> Written task 1
Can you shorten the paragraph of the Belgrade Pride article beginning "As Pride organizers await" while keeping its main facts?

> Exercise passage
☆ ☆ ☆ ☆ ☆
Serbia: Rightwing groups warn there’ll be trouble if Belgrade Pride is greenlighted

'We do not want them on the streets, spreading LGBT propaganda': rightist activist


Rightwing groups clash with police over Belgrade Pride in 2010. Amnesty International

Rightwing groups say they’ll be trouble on Belgrade streets if a Pride parade, scheduled to take place this weekend, is given the official go-ahead.

As Pride organizers await the imminent release of a security assessment of the event, the groups held a press conference to denounce the parade and said they’ll be staging counterprotests to the Sept 28 event.

According to the news portal, Balkan Insight, Ivan Ivanovic of the rightwing “Naši” warned that a repetition of 2010 street clashes, during which several police officers were injured, could be in the cards.

“People are deeply unsatisfied, and are telling us that they will go onto the streets in vast numbers to protest. If that happens again, we all know that Belgrade streets will see bloodshed, and that’s in no one’s interest,” Ivanovic says.

He added that criminal charges against the Gay Pride organizers had been filed with Serbia’s Constitutional Court, but so far he hadn’t received a reply.

“Behind this [parade] are the embassies of Holland, Germany and Norway, which shows that someone feels it is in their interest to undermine our constitution, laws, and above all our Orthodox religion and our culture,” Ivanovic continued.

“Although we have nothing against them [gays and lesbians], we do not want them on the streets, spreading LGBT propaganda.”
☆ ☆ ☆ ☆ ☆
> Written task 2
Can you write out the records word for word, from the start of the records through the line that contains "는 매도자 중심의 전"?
☆ ☆ ☆ ☆ ☆
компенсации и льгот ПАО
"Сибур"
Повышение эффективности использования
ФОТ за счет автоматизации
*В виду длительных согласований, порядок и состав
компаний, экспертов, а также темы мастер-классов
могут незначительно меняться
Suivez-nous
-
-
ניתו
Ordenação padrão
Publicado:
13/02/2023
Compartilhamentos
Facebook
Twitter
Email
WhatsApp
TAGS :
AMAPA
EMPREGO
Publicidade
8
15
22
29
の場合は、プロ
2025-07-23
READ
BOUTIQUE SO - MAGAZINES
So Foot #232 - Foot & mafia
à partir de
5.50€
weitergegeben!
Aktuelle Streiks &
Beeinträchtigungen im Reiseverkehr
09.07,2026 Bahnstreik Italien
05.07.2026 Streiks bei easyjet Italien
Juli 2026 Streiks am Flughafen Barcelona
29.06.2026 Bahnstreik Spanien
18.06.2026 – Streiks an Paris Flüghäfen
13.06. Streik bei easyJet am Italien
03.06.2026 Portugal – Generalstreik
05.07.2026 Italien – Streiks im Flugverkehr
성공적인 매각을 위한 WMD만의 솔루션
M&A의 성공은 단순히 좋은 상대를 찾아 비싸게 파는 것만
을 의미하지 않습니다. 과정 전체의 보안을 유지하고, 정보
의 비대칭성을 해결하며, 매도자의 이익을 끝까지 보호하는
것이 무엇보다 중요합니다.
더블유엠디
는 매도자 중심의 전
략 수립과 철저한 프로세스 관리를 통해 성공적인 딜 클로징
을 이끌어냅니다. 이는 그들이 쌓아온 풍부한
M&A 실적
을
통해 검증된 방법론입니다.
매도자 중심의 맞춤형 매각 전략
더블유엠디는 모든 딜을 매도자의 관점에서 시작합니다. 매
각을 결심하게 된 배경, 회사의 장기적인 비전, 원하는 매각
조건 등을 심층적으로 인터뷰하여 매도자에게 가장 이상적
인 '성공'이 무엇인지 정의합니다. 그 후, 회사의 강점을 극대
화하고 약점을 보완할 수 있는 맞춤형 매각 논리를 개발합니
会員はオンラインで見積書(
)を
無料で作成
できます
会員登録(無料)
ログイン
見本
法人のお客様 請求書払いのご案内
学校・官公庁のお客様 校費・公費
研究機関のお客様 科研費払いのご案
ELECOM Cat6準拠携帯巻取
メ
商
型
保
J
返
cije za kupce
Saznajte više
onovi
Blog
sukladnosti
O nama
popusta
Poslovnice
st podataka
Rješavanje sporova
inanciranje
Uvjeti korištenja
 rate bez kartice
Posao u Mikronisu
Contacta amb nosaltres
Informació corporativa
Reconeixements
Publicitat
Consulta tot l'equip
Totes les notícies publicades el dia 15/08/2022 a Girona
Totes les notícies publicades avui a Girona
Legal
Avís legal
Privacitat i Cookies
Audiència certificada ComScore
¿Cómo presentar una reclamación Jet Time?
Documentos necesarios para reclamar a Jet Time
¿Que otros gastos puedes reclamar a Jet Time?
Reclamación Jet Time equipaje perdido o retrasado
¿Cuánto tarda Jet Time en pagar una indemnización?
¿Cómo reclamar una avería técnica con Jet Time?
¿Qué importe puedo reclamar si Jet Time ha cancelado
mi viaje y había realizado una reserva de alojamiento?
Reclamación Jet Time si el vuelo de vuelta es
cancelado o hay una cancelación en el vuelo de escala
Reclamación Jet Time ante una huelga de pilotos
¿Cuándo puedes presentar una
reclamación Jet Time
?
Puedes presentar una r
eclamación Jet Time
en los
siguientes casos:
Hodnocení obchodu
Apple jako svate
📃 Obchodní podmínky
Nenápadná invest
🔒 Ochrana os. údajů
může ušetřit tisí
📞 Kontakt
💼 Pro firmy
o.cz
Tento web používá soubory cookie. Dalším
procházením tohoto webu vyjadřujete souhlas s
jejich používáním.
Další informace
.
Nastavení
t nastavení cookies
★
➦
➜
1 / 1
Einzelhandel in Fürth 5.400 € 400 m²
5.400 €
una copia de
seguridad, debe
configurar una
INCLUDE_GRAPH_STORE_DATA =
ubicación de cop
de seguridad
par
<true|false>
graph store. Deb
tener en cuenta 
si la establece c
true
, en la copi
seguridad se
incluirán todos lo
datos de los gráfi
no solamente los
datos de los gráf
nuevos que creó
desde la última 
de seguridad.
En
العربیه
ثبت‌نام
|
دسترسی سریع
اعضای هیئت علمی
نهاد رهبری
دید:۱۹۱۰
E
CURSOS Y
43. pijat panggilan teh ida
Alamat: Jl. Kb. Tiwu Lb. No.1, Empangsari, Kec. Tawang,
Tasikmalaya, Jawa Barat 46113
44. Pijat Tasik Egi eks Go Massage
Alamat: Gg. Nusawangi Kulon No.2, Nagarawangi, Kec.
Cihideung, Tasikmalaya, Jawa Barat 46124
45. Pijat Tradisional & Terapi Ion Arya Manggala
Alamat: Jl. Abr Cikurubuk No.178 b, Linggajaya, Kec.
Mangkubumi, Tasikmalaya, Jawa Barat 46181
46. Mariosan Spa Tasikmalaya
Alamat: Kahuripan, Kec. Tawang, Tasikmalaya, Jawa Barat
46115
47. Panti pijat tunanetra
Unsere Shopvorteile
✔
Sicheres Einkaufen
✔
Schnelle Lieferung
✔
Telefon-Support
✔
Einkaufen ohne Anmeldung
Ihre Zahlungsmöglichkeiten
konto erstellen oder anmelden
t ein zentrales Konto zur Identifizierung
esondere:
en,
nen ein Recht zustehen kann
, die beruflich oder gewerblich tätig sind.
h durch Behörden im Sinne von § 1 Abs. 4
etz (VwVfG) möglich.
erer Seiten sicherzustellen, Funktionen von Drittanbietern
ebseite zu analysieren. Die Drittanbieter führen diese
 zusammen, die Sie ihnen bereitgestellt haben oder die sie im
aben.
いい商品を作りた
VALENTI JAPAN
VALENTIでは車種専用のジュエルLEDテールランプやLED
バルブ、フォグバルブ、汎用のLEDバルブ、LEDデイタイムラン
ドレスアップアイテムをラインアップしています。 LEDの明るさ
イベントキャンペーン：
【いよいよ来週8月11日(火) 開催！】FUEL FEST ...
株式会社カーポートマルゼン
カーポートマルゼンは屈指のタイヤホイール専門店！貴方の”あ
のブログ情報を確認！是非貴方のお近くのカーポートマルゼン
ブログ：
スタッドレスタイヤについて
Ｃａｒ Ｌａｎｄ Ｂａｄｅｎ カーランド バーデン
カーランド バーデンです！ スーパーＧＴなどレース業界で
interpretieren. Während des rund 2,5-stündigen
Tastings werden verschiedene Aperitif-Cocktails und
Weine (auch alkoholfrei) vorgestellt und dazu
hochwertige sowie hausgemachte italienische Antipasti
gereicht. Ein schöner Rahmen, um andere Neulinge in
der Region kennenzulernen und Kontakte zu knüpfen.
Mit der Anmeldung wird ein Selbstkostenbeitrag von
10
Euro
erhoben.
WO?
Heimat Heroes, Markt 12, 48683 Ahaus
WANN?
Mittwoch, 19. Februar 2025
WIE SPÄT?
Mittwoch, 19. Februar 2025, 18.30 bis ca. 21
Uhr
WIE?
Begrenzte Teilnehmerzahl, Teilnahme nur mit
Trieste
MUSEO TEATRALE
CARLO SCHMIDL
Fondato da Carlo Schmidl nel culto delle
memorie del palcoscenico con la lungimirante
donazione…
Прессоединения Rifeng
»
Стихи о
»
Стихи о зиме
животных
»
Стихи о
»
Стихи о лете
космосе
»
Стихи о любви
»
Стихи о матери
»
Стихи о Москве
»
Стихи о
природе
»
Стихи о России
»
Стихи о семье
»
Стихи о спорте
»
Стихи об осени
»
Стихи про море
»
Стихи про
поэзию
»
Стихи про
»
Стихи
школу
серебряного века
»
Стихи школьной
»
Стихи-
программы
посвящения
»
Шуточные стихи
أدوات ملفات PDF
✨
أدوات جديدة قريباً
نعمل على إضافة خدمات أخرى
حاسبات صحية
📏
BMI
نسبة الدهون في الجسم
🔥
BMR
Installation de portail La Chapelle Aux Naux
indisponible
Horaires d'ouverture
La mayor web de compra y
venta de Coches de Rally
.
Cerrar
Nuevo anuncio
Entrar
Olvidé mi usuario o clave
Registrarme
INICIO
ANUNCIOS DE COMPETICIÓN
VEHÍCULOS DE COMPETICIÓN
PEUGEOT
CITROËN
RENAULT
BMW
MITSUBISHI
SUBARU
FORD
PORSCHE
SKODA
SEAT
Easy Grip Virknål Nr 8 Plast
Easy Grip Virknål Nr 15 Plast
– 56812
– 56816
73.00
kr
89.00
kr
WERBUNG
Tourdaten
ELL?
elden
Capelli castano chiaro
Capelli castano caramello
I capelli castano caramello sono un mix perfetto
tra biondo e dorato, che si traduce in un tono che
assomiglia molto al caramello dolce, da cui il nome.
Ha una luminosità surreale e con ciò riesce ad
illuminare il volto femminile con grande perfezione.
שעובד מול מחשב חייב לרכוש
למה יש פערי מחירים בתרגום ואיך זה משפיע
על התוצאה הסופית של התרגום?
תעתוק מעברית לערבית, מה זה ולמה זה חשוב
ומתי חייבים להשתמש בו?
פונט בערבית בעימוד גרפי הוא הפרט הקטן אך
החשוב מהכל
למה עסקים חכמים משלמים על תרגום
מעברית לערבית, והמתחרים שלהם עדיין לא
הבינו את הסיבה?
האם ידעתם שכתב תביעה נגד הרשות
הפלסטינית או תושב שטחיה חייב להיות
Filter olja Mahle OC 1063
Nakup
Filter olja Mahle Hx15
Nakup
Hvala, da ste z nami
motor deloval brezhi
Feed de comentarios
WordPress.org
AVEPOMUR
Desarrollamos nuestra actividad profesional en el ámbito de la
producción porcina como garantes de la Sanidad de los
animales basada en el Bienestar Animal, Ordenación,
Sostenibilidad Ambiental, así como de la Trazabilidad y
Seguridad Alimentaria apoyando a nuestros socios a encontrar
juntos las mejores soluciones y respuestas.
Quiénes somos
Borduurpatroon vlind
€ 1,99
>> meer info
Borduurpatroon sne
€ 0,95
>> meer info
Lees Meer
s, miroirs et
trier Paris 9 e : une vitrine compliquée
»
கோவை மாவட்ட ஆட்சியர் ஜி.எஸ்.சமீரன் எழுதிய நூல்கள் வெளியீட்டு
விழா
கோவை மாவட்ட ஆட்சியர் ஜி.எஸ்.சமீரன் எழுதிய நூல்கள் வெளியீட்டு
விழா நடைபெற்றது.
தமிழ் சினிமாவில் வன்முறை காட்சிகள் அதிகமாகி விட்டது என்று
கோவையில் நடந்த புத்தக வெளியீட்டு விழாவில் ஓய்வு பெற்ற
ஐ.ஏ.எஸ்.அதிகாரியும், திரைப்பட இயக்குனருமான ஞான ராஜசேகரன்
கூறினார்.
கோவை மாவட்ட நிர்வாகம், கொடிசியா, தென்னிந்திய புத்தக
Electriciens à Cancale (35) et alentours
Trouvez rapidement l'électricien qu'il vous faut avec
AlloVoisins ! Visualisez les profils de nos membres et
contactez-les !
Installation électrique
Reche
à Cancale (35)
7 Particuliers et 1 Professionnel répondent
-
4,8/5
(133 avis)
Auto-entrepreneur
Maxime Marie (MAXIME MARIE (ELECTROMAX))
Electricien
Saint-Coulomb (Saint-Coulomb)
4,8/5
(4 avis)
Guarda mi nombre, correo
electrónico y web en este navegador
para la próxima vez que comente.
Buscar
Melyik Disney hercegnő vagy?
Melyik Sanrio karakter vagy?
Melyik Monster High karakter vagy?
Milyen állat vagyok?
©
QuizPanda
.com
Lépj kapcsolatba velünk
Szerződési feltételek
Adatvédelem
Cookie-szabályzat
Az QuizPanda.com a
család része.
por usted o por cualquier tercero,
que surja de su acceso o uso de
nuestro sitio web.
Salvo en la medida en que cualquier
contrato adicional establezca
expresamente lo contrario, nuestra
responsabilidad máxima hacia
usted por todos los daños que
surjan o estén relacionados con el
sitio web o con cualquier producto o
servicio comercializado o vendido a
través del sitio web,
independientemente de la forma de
☆ ☆ ☆ ☆ ☆
> Task result 1
While Pride organizers wait for a security assessment due soon, the groups held a press conference condemning the parade and announced counterprotests against the Sept 28 event.

> Task result 2
компенсации и льгот ПАО
"Сибур"
Повышение эффективности использования
ФОТ за счет автоматизации
*В виду длительных согласований, порядок и состав
компаний, экспертов, а также темы мастер-классов
могут незначительно меняться
Suivez-nous
-
-
ניתו
Ordenação padrão
Publicado:
13/02/2023
Compartilhamentos
Facebook
Twitter
Email
WhatsApp
TAGS :
AMAPA
EMPREGO
Publicidade
8
15
22
29
の場合は、プロ
2025-07-23
READ
BOUTIQUE SO - MAGAZINES
So Foot #232 - Foot & mafia
à partir de
5.50€
weitergegeben!
Aktuelle Streiks &
Beeinträchtigungen im Reiseverkehr
09.07,2026 Bahnstreik Italien
05.07.2026 Streiks bei easyjet Italien
Juli 2026 Streiks am Flughafen Barcelona
29.06.2026 Bahnstreik Spanien
18.06.2026 – Streiks an Paris Flüghäfen
13.06. Streik bei easyJet am Italien
03.06.2026 Portugal – Generalstreik
05.07.2026 Italien – Streiks im Flugverkehr
성공적인 매각을 위한 WMD만의 솔루션
M&A의 성공은 단순히 좋은 상대를 찾아 비싸게 파는 것만
을 의미하지 않습니다. 과정 전체의 보안을 유지하고, 정보
의 비대칭성을 해결하며, 매도자의 이익을 끝까지 보호하는
것이 무엇보다 중요합니다.
더블유엠디
는 매도자 중심의 전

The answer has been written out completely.